Code, models, and corpus of non-restrictive noun phrase modifications.
Published in "Annotating and Predicting Non-Restrictive Noun Phrase Modifications" (Stanovsky and Dagan, ACL 2016)
To get the annotated corpus, you'll first need to obtain the CoNLL 2009 corpus from LDC (specifically, we'll use CoNLL2009-ST-English-train.txt).
Once you get it, run:
./generateCorpora.sh CoNLL2009-ST-English-train.txt
This will generate the corpus (train, dev and test splits) in the "corpus" directory.
The corpus will be generated in the corpus directory. Each CoNLL token will contain these additional two fields:
-
Restrictiveness, which has the following possible values: * RSTR -- Marking a restrictive modifier. * NON-RESTR -- Marking a non-restrictive modifier. * _ -- Marks an un-annoated token.
-
Modifier Type, marking the type of this modifier. Has the following possible values (see paper for example and evaluation):
- _ -- This token is not a modifier.
- APPOS-MOD -- Appositional modifier.
- INF-MOD -- Infinitival modifier.
- POSTADJ-MOD -- Postfix adjectival modifier.
- PP-MOD -- Prepositional modifier.
- PREADJ-MOD -- Prefix adjectival modifier.

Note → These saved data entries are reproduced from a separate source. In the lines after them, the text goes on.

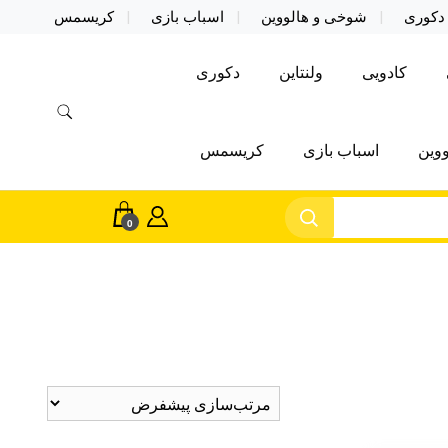
دکوری
شوخی و هالووین
اسباب بازی
کریسمس
کادویی
ولنتاین
دکوری
وین
اسباب بازی
کریسمس
0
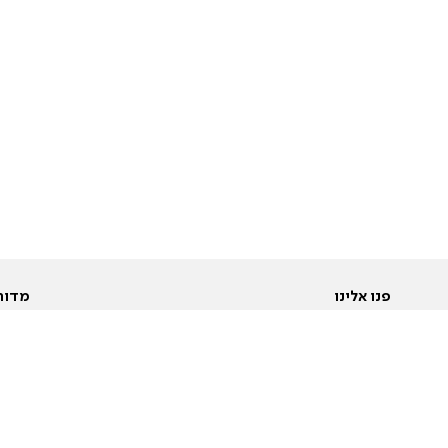
פנו אלינו
מדור
אודות
Pусский
חד
יצירת קשר
عربية
מב
פרסמו אצלנו
בי
תנאי שימוש
פו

- PREVERB-MOD -- Prefix verbal modifier.
- RC-MOD -- Relative Clause modifier.
-
classifiers -- Contains the code for the classifiers described in the paper.
-
diffs -- The diff files which, in conjunction with the CoNLL data, generate our annotated corpus.
-
features -- The CRF features for each of the training instances, used to train both CRF models.
-
models -- Pre-trained models, acheiving the results described in the paper.